隠された過去
祐一と紗香は、研究所を後にした。バックアップされたデータを持ち、急いで次のステップを踏み出さなければならない。しかし、二人の心の中には、未だ解決しなければならない数多くの疑問が渦巻いていた。特に、スピノサウルスの復活計画が明らかになりつつある中で、その背後に隠された真実が何であるのかを突き止める必要があった。
二人は、研究所の出口を抜けるとすぐに車に乗り込んだ。暗く冷たい夜の中、車のエンジン音だけが響く。紗香は祐一の隣に座り、手に持っていたデータディスクを見つめながら言った。
「これがすべての答えに繋がるっていうの?」
「これがあれば、少なくとも何が起きているのかは見えてくるはずだ。」祐一は冷静に答えた。「でも、データの中に何かが隠されている気がする。まだ、完全に明らかにしたわけじゃない。」
「隠された過去…?」紗香は呟き、少し考え込んだ。「でも、あの研究所にはもう一つ、大きな秘密があると思う。あそこにいた人々は、一体どんな人物たちだったんだろう?」
祐一は運転しながら、視線を前に向けたままで言った。「おそらく、あの施設が本当に極秘だったからこそ、誰もが関わりたくないような“過去”を持っているんだろう。恐竜の復活や石化実験が関わるだけでも十分危険だ。」
「それなら、あの研究所の“過去”がどんなものだったかを知ることが重要だ。」紗香は続けて言った。「どこかに、手がかりが隠されているはず。」
二人は無言で車を走らせ、目的地へ向かっていた。その道中、祐一は再びディスクを操作し、データを解析し始めた。紗香はその横顔を見つめながら、ふと思い出したことがあった。
「祐一、私の父について、何か覚えていることはある?」
祐一は一瞬、手元のデータから目を離し、驚いた表情で紗香を見た。「君のお父さんか…確か、鏡花探偵事務所を運営していたんだろう?」
「そう、でも父がいなくなった後、事務所の運営が大変だった。」紗香はしばらく黙って考えた。「でも、最近になって、父が関わっていた事件や人物が少しずつ見えてきた気がする。
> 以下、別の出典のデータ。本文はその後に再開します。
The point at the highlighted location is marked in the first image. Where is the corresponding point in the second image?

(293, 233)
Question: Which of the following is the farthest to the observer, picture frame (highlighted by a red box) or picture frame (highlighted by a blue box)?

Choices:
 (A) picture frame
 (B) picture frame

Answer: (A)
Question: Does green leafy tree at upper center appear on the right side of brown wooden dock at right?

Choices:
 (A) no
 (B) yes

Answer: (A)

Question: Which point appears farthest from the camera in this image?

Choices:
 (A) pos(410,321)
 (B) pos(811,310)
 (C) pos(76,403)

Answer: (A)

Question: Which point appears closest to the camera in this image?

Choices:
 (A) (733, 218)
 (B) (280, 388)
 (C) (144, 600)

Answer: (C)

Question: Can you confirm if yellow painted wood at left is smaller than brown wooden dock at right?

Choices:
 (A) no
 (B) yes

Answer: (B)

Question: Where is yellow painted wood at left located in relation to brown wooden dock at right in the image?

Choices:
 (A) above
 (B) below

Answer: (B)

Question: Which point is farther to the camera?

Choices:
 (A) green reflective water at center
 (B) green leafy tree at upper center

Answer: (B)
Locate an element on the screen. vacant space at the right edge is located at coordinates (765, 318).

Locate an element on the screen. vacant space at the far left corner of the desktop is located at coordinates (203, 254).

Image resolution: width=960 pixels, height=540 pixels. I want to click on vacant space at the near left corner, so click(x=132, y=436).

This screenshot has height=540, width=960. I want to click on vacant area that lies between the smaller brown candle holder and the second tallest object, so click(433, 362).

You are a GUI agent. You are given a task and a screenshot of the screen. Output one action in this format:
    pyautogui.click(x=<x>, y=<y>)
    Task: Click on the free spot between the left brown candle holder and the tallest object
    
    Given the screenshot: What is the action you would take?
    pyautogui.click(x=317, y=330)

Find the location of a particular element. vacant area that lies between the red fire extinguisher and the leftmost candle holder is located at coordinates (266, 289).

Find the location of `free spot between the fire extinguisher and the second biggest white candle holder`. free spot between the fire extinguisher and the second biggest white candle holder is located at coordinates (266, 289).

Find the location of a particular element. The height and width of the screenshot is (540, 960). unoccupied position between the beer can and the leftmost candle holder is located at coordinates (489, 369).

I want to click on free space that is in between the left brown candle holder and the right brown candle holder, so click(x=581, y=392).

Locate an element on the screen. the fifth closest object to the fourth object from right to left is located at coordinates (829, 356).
あの研究所とも関係があるかもしれない。」
「関係が?」祐一は目を細めて、アクセルを踏み込む。
「うん。お父さんが最後に残したもの、そして私が受け継いだもの。どれもが、単なる探偵事務所の運営を超えて、もっと大きな陰謀に繋がっているような気がする。」紗香は真剣な表情で言った。「でも、父の死にまつわる謎もある。何かしら、深い理由があったんだと思う。」
祐一はしばらく黙って運転を続け、やがて口を開いた。「君の父親も、何かしらの情報を掴んでいたんだろう。それが、事務所を引き継いだ君に渡され、そして今、私たちがその後を追っている。」
「そうだね。もしかしたら、私たちが今見つけたデータとも繋がっているかもしれない。」紗香は答えながら、視線を前に向けた。彼女の目の中には、未解決の謎に対する決意が宿っている。
車が目的地に近づくと、紗香は再びデータディスクを手に取り、祐一に渡した。「祐一、これをもっと解析して。きっと何か、父が関わっていた証拠が隠されている。」
「分かった。」祐一はディスクを受け取り、手際よく分析を始める。すると、突然画面に不自然なエラーが表示された。
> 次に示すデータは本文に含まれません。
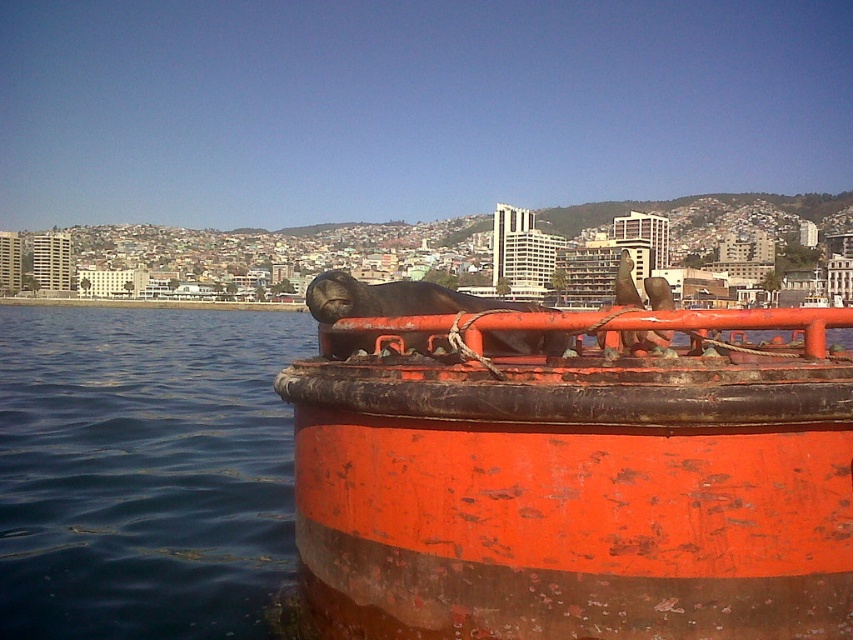
From the picture: You are standing on the deck of the boat and want to walk towards the city in the background. Which object, the blue water at lower left or the smooth orange rail at center, would you pass first?

The blue water at lower left would be passed first because the smooth orange rail at center is positioned behind it.

Consider the image. You are on a boat and see the rusty metal buoy at center and the smooth orange rail at center. Which object is closer to the left side of your view?

The rusty metal buoy at center is to the left of the smooth orange rail at center, so it is closer to the left side of your view.

You are a photographer trying to capture the rusty metal buoy at center in your shot. Based on its position, where should you aim your camera to ensure the buoy is centered in the frame?

To center the rusty metal buoy at center in your frame, aim your camera at the coordinates point (578,477), as that is the 2D location of the rusty metal buoy at center.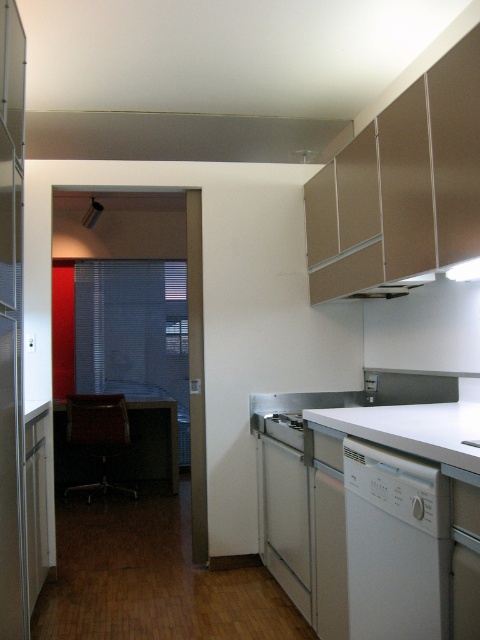
Does white matte countertop at lower right appear over white glossy stove at lower center?

Yes.

Is white matte countertop at lower right wider than white glossy stove at lower center?

Correct, the width of white matte countertop at lower right exceeds that of white glossy stove at lower center.

The image size is (480, 640). Describe the element at coordinates (411, 428) in the screenshot. I see `white matte countertop at lower right` at that location.

Identify the location of white matte countertop at lower right. This screenshot has height=640, width=480. (411, 428).

Who is more distant from viewer, [350,557] or [300,436]?

The point [300,436] is more distant.

Which is below, white matte dishwasher at lower right or white glossy stove at lower center?

white matte dishwasher at lower right is lower down.

Image resolution: width=480 pixels, height=640 pixels. I want to click on white matte dishwasher at lower right, so click(x=396, y=545).

In the scene shown: Which is above, white matte dishwasher at lower right or white matte countertop at lower right?

white matte countertop at lower right is higher up.

Between point (361, 531) and point (419, 436), which one is positioned behind?

The point (361, 531) is behind.

This screenshot has height=640, width=480. What are the coordinates of `white matte dishwasher at lower right` in the screenshot? It's located at (396, 545).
「…これは?」祐一は眉をひそめた。「アクセスがブロックされている。まさか、データ自体にロックがかけられていたのか?」
紗香は息を呑んだ。「本当に隠されていたんだ。何がそんなに重要だったんだろう。」
「どこかに、このロックを解除するカギがあるはずだ。」祐一は言いながら、画面を細かく調べていく。その時、画面に一行の文字が浮かび上がる。
『解除キー:鏡花の遺産』
紗香はその文字を見て、一瞬固まった。「鏡花の遺産?」
「おそらく、君の父親が遺したものに関係している。」祐一は言った。「その『遺産』が、鍵を開けるカギだ。」
紗香は急いで考えた。父が残したものと言えば、事務所にある古い書類や、彼が最後に取り組んでいた案件の資料だ。だが、それがどこにあるのか、今となっては正確には分からない。
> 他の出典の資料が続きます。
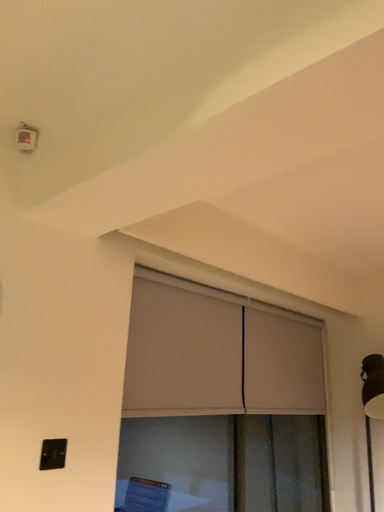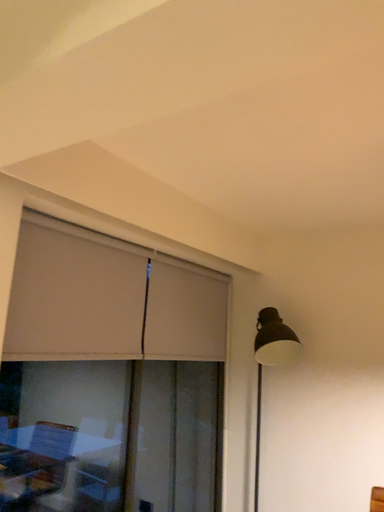
Question: How did the camera likely rotate when shooting the video?

Choices:
 (A) rotated right
 (B) rotated left

Answer: (A)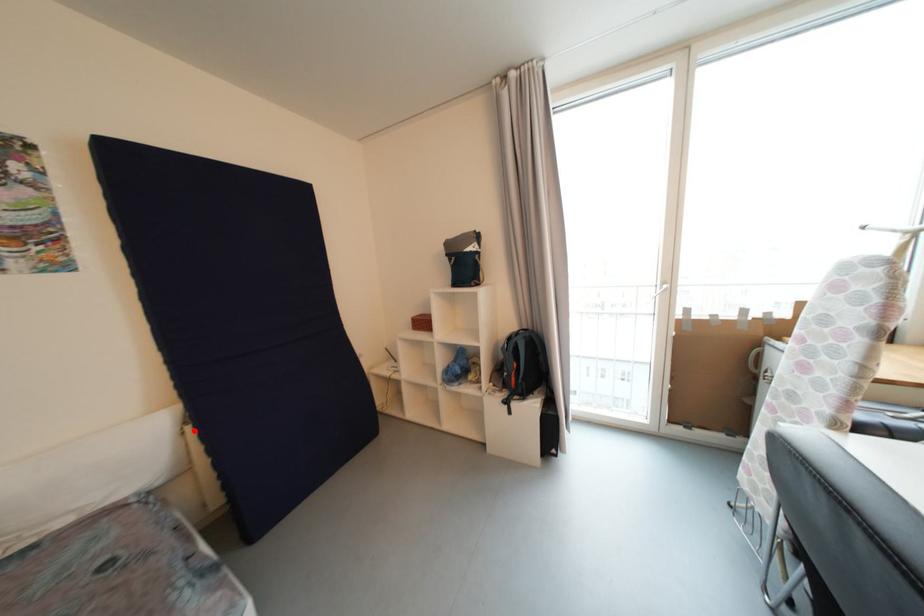
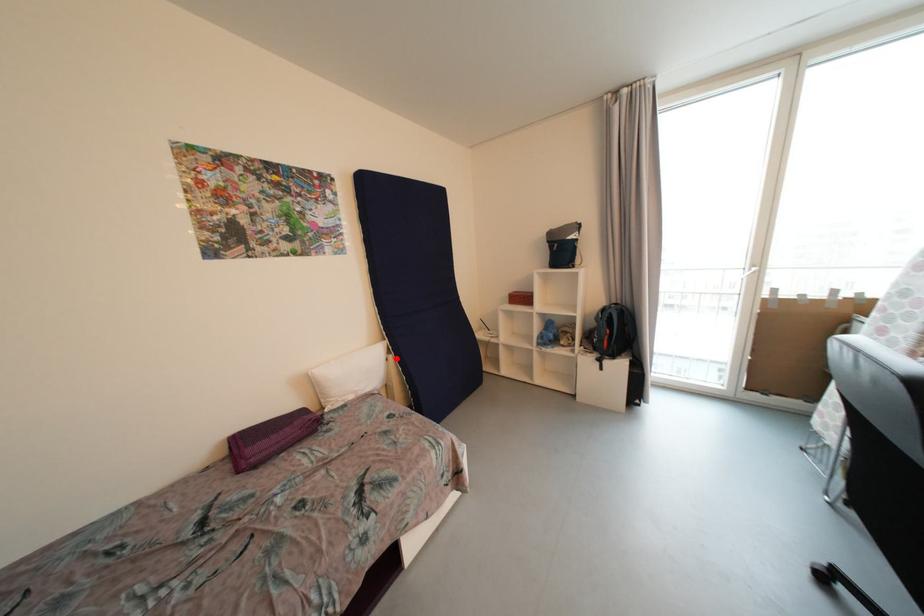
I am providing you with two images of the same scene from different viewpoints. A red point is marked on the first image and another point is marked on the second image. Does the point marked in image1 correspond to the same location as the one in image2?

Yes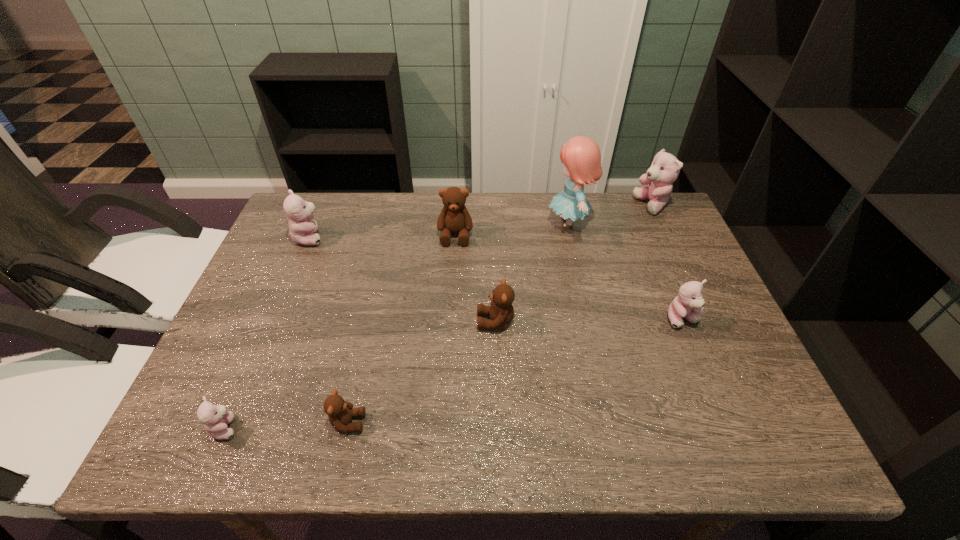
Identify the location of the tallest object. The image size is (960, 540). (581, 156).

Locate an element on the screen. the third object from right to left is located at coordinates (581, 156).

The width and height of the screenshot is (960, 540). In order to click on the farthest teddy bear in this screenshot , I will do `click(665, 168)`.

The height and width of the screenshot is (540, 960). Identify the location of the biggest pink teddy bear. (665, 168).

This screenshot has height=540, width=960. I want to click on the third smallest pink teddy bear, so click(299, 212).

Locate an element on the screen. This screenshot has width=960, height=540. the biggest brown teddy bear is located at coordinates (454, 218).

At what (x,y) coordinates should I click in order to perform the action: click on the second brown teddy bear from left to right. Please return your answer as a coordinate pair (x, y). Looking at the image, I should click on (454, 218).

This screenshot has height=540, width=960. What are the coordinates of `the second nearest brown teddy bear` in the screenshot? It's located at (501, 312).

Locate an element on the screen. This screenshot has width=960, height=540. the third teddy bear from right to left is located at coordinates (501, 312).

This screenshot has width=960, height=540. I want to click on the third farthest pink teddy bear, so click(688, 304).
「鏡花の遺産…どこにあるんだろう。」紗香は呟き、視線を遠くに向けた。父が残したもの。遺産。それがどんなものなのか、彼女の心には疑問が渦巻いていた。
祐一はその横顔を見守りながら、決意を新たにする。「これから、君と一緒にその『遺産』を探し出そう。それが、すべての手がかりになる。」